ATLANTA — Alex Wood’s homecoming was not one to remember.
On a sweltering 94-degree day, Wood earned an early shower while making his first start since 2019 in the area he calls home in the offseason, against the organization that drafted him. With six runs in the first two innings, the Braves built up a big lead early and handed the Giants a 7-6 defeat to send them home with a losing record on this seven-game trip.
Wood lasted six batters into the second inning; they all reached base and he was yanked without recording an out. He was tagged with six runs over one-plus innings, the shortest outing of his career besides a 2015 start that he left injured after two pitches.
“It just sucked. It’s really deflating. … It’s just unfortunate I threw like that it front of all my family and friends,” said Wood, who had a 3.68 ERA over his past six starts entering Thursday. “I actually thought my slider was pretty good today. … Against a lineup like that they usually make you pay.”
In a series — and a road trip — that was defined by close games, its finale teetered on a blowout.
Wood’s dud put the Giants in 7-1 hole by the end of the fourth inning. He walked two and hit two batters while also allowing six hits, including one of two home runs on the day by Dansby Swanson, raising his ERA over 5.00 for the first time this season. In the second, he threw 31 pitches without recording an out.
“We kind of think about that 35-pitch range in a single inning as when a guy might be running out of gas. It started to feel like it was going to be difficult for him to get out of that inning in under 40, maybe even 45 pitches,” manager Gabe Kapler said. “At that point, we figure out how to stretch the game and try to stay in the game.”
The deficit proved too large to dig out, even with scoring rallies in the sixth and the eighth that pulled the Giants within two. All seven games of this trip were decided by two or fewer runs, and the Giants won only three of them.
Joc Pederson unloaded on a mammoth home run with the Giants down to their final out, hammering a pitch from Kenley Jansen 426 feet into the upper concourse in right field that made this only a one-run defeat. The Giants scored the final five runs of the game, and Pederson finished his return to Atlanta 4-for-12 with two home runs.
The Giants’ bullpen gave them a chance at comeback by tossing seven innings while allowing only one run after Wood left the game.
“I told ’em all sorry they had to do that today,” Wood said. “Especially on a day game in Atlanta. It’s not fun for anybody. Hopefully we won’t see that happen again.”
An opposite-field home run from Austin Slater in the fifth was the highlight of the Giants’ day at the plate. Slater, who finished 2-for-4 and was the only Giant with multiple RBIs, got the rare start against a right-hander after Luis González was placed on the 10-day injured list before first pitch with back tightness that also kept him out Wednesday.

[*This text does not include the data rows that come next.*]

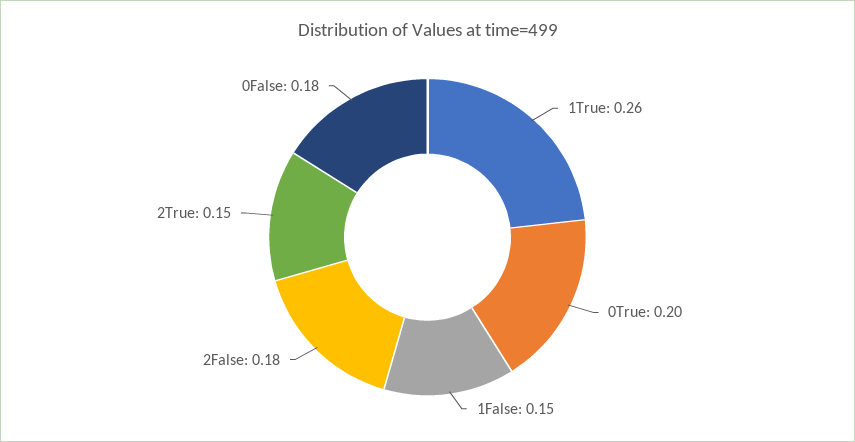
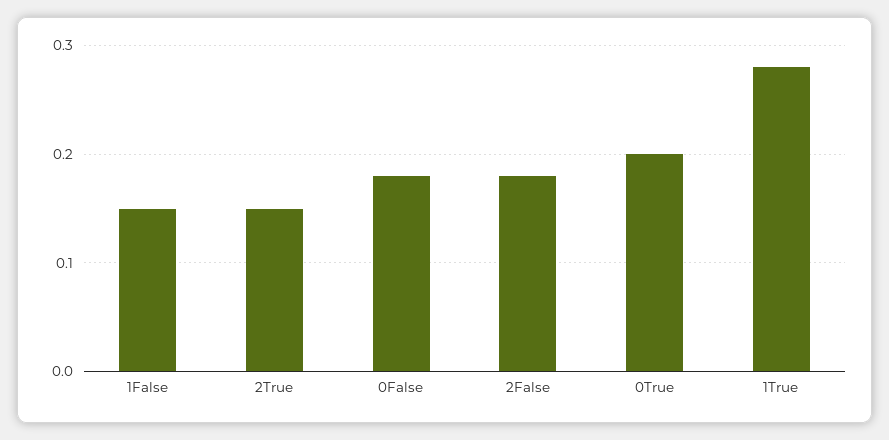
1True: 0.26 -> 0.28

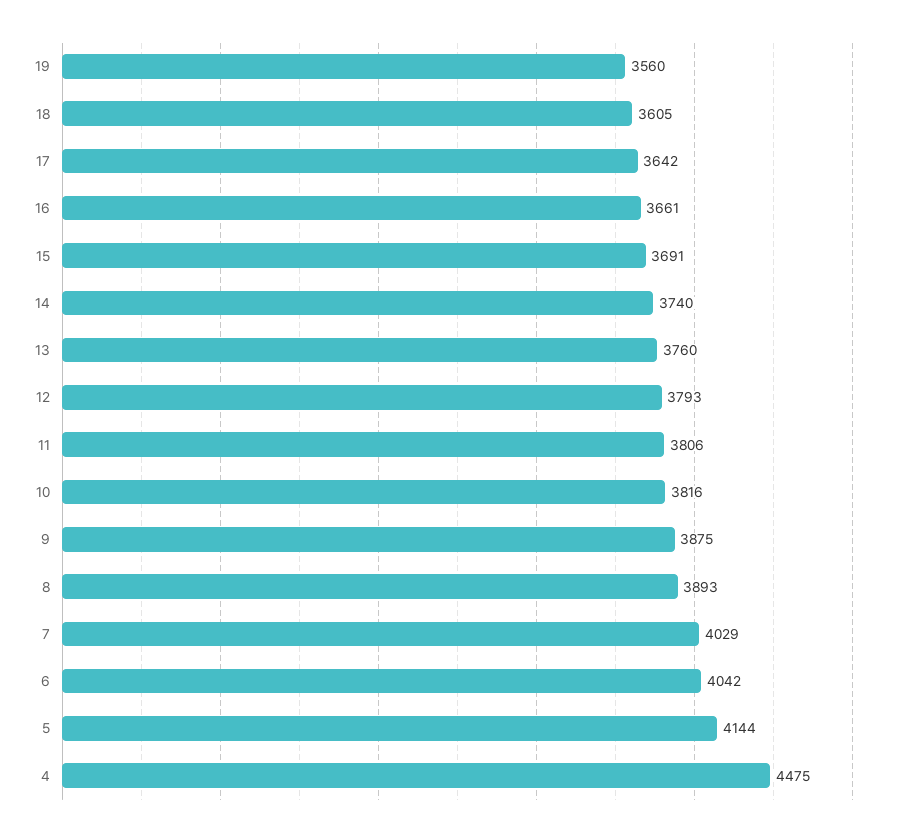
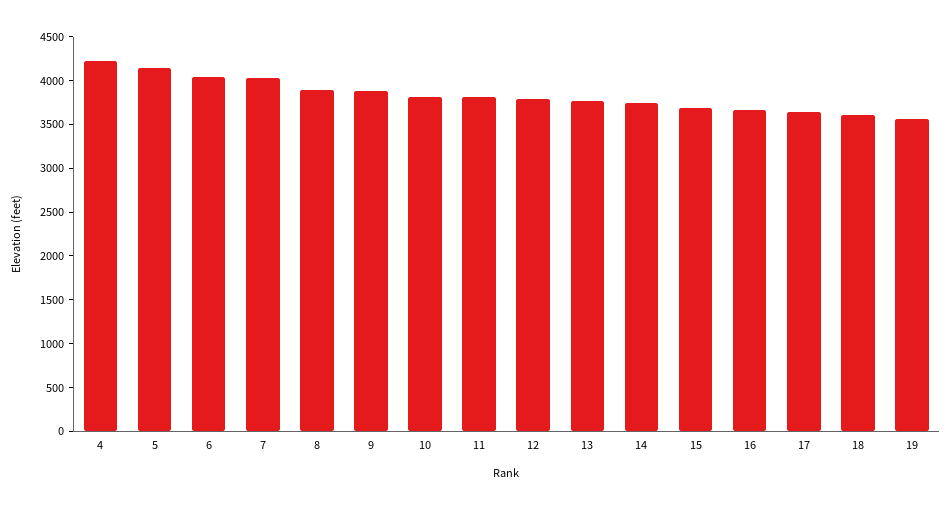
4: 4475 -> 4200

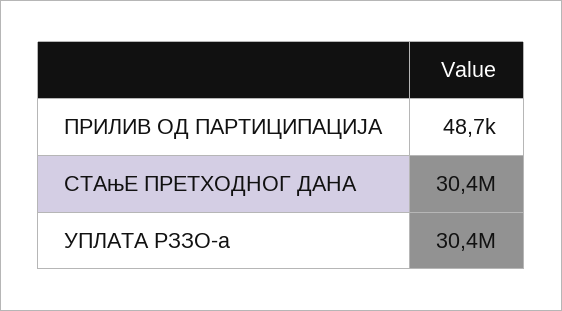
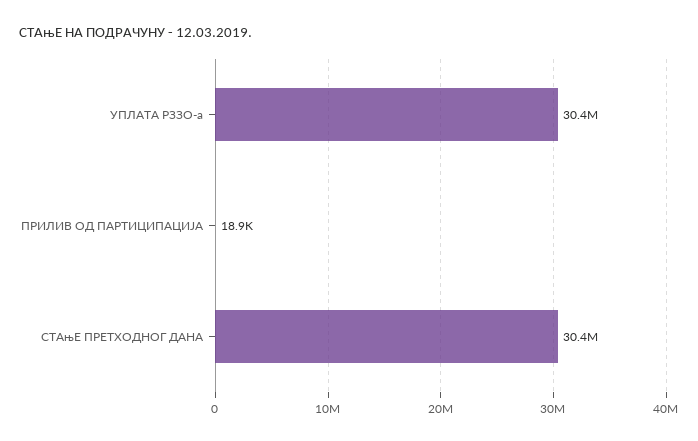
ПРИЛИВ ОД ПАРТИЦИПАЦИЈА: 48700 -> 18900

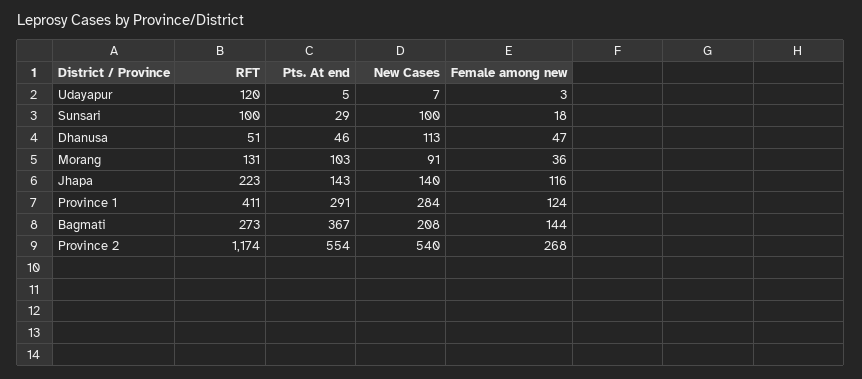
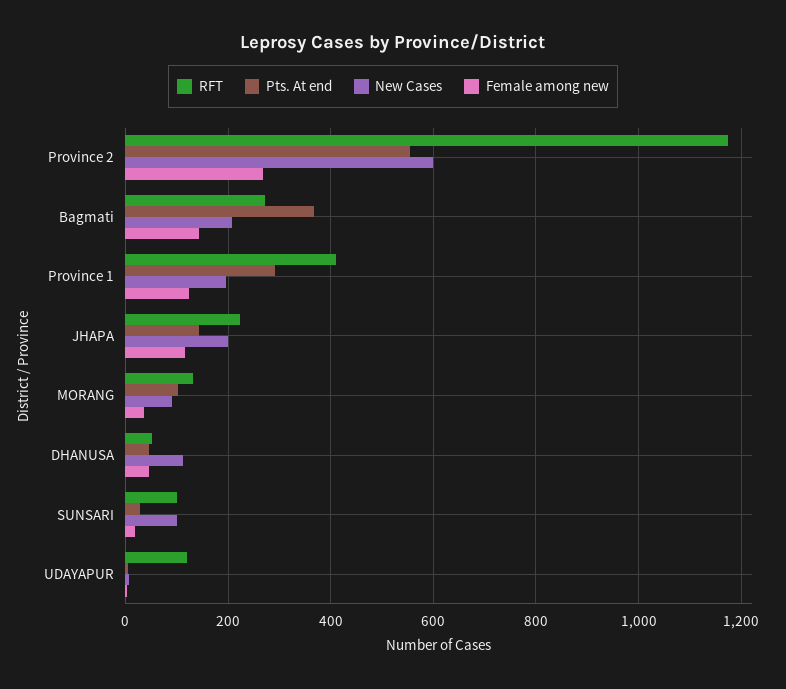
New Cases, Jhapa: 140 -> 200
New Cases, Province 1: 284 -> 200
New Cases, Province 2: 540 -> 600

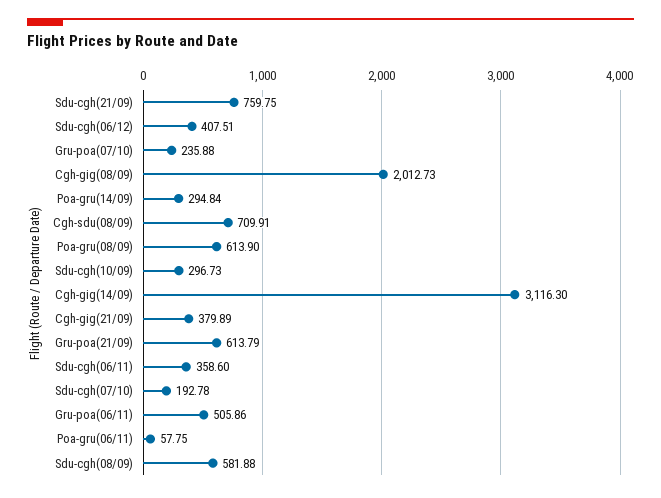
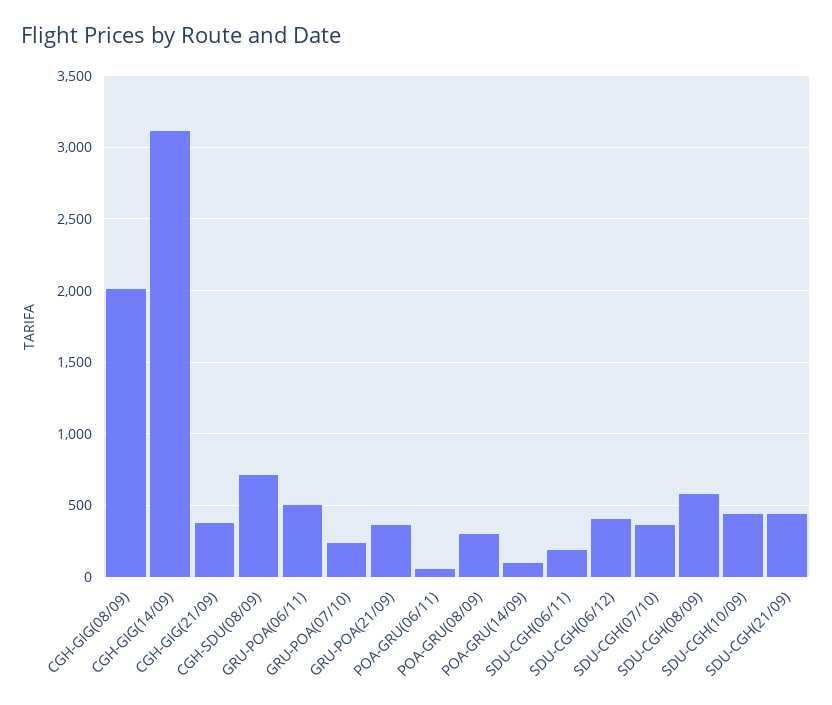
Sdu-cgh(21/09): 759.75 -> 450
Poa-gru(14/09): 294.84 -> 100
Poa-gru(08/09): 613.9 -> 300
Sdu-cgh(10/09): 296.73 -> 450
Gru-poa(21/09): 613.79 -> 350
Sdu-cgh(06/11): 358.6 -> 200
Sdu-cgh(07/10): 192.78 -> 350

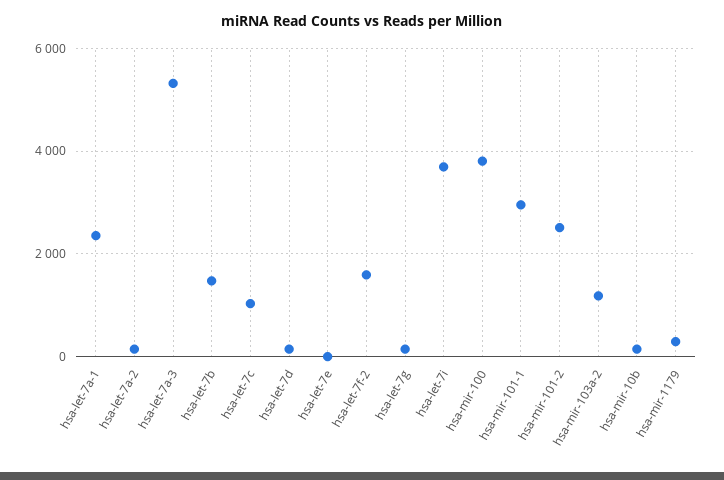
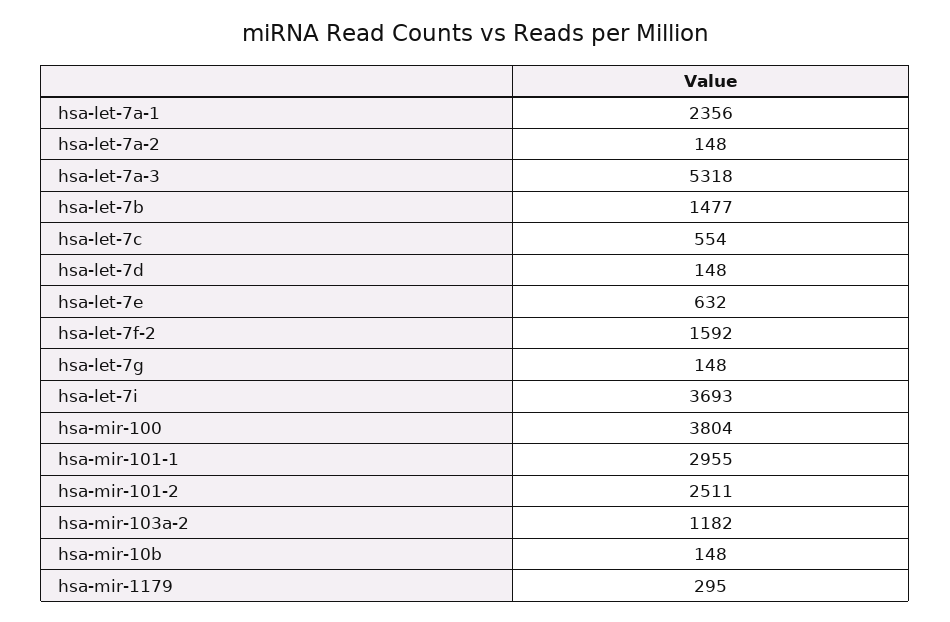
hsa-let-7c: 1000 -> 554
hsa-let-7e: 0 -> 632

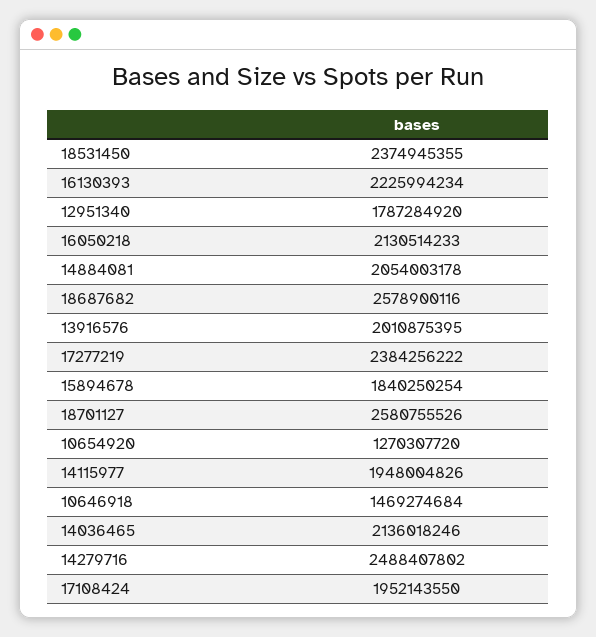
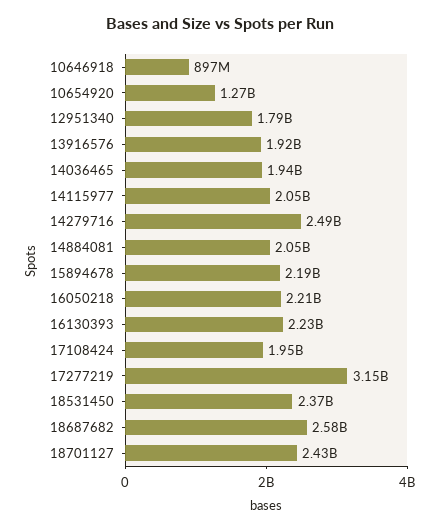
16050218: 2130514233 -> 2210000000
13916576: 2010875395 -> 1920000000
17277219: 2384256222 -> 3150000000
15894678: 1840250254 -> 2190000000
18701127: 2580755526 -> 2430000000
14115977: 1948004826 -> 2050000000
10646918: 1469274684 -> 897000000
14036465: 2136018246 -> 1940000000

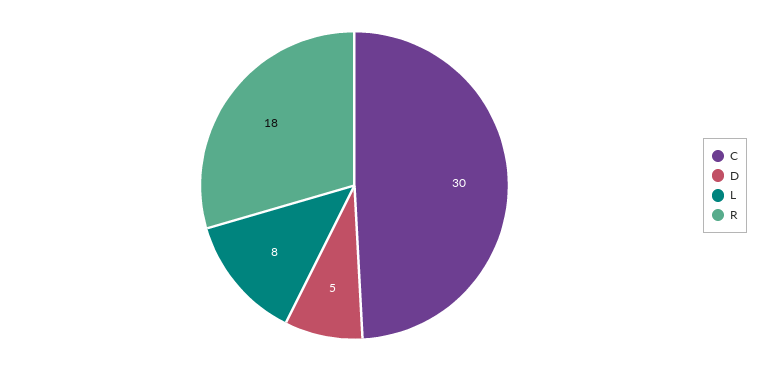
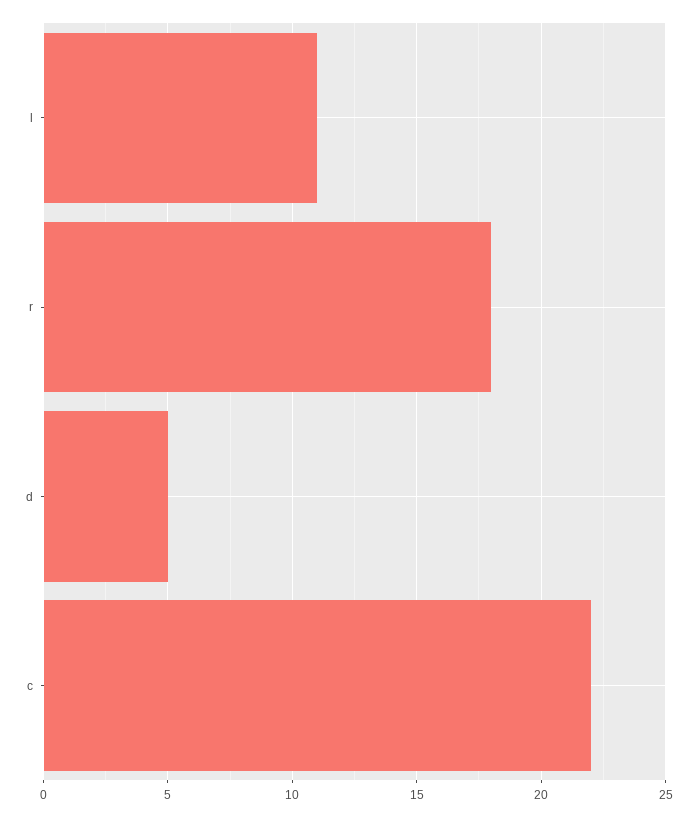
C: 30 -> 22
L: 8 -> 11

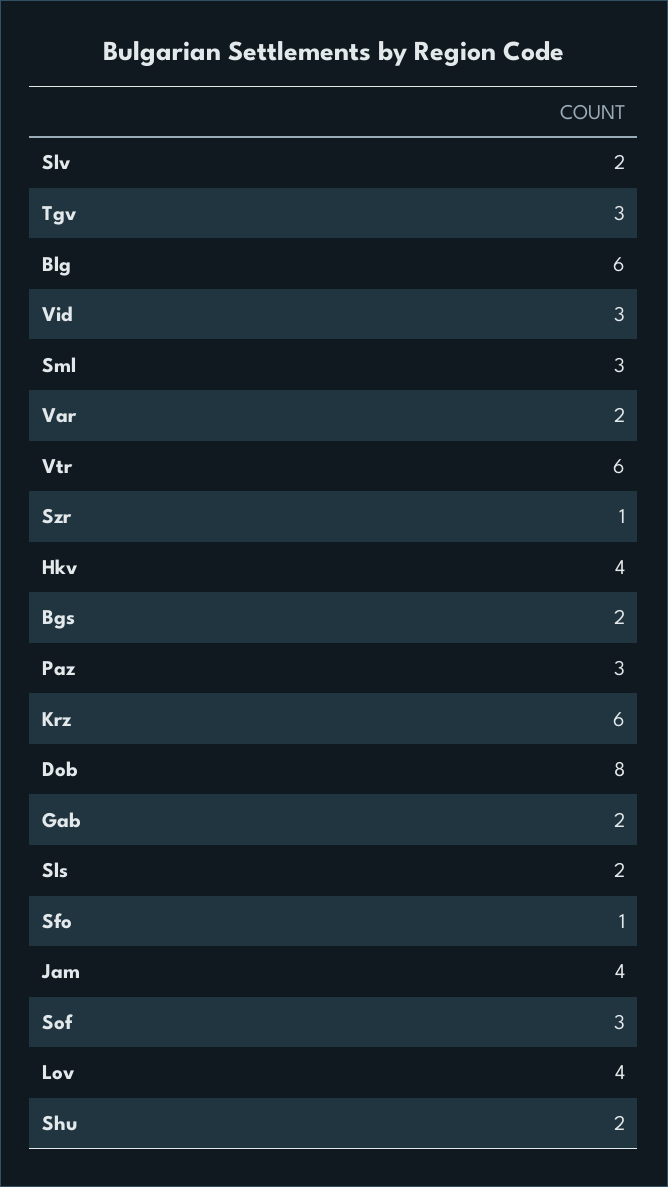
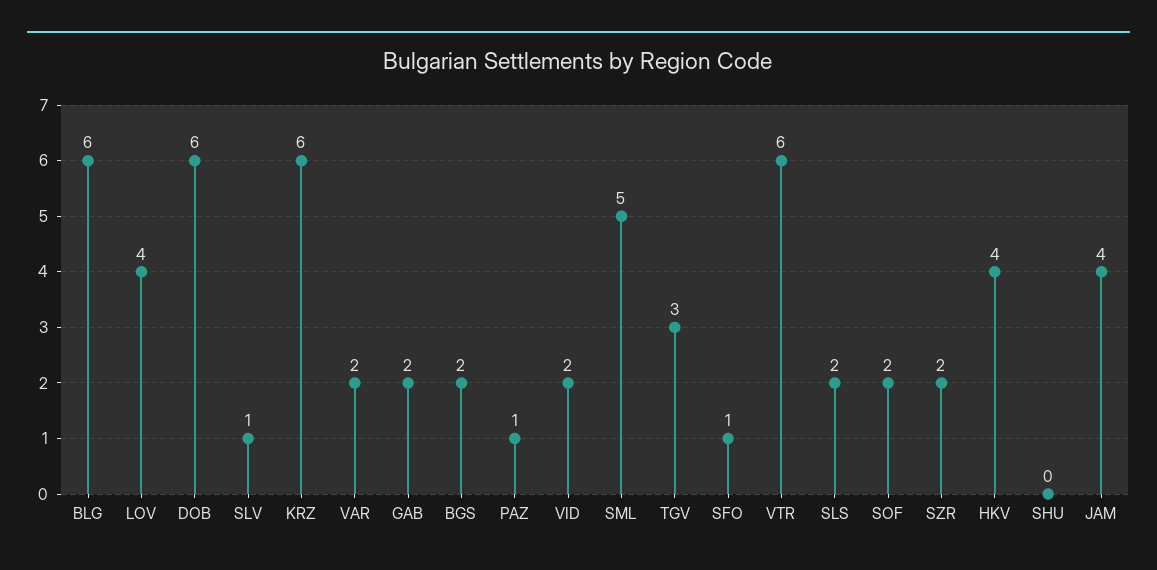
Slv: 2 -> 1
Vid: 3 -> 2
Sml: 3 -> 5
Szr: 1 -> 2
Paz: 3 -> 1
Dob: 8 -> 6
Sof: 3 -> 2
Shu: 2 -> 0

The Giants loaded the bases twice but produced a combined two runs out of the prime scoring opportunities. They put runners on base in each of the first four innings but grounded into double plays in each frame.
Mike Yastrzemski’s fourth strikeout of the game ended a bases-loaded opportunity in the sixth, stranding Tommy La Stella and Thairo Estrada, who drove in the inning’s two runs. In the first, three straight Giants slapped singles to load the bases after Yastrzemski went down with his first strikeout. But Evan Longoria grounded into the first double play of the day, ending the inning without a run.
“The ninth inning, we had a chance to win it. The tying run came to the plate. It felt like we did everything we could to stay in that game,” Kapler said. “I feel like we had some good at-bats today and kept fighting back all the way through the end of the game. I feel like that’s a moment to be proud of the club for not laying down.”
Just like their day at the plate, the Giants’ seven-game trip through Pittsburgh and Atlanta will be defined by its missed opportunities.
The Giants won the first two games of this trip but dropped four of the last five. They looked primed to sweep the Pirates in its first leg, until being walked off by a rookie’s third home run of the game. The series loss in Atlanta — dropping three of four — should sting even more, after two more walk-off losses that each featured their starters go seven innings while limiting a fierce Atlanta lineup to one run.
“It felt like we were an inch short,” Kapler said. “We weren’t able to get the big hit. They made one more pitch, made one more play, advanced one more base than we did. I personally don’t take a lot of satisfaction out of being close in games. …
“What I will say is whether it’s the Dodgers or the Atlanta Braves, I feel like we can play good baseball with any of them. We’re a good baseball team that hasn’t quite come together yet … that hasn’t been particularly healthy yet. We have a starting rotation that is consistently keeping us in games and a bullpen that has plenty of talent to get it done. I feel like we’re in a fine spot. It’s not great, but it’s fine.”
On the bright side, they return home to face three teams with losing records.
The Giants’ team charter was scheduled to land back in San Francisco around 8 p.m., giving them less than 24 hours to regroup before hosting the Cincinnati Reds to begin an eight-game homestand.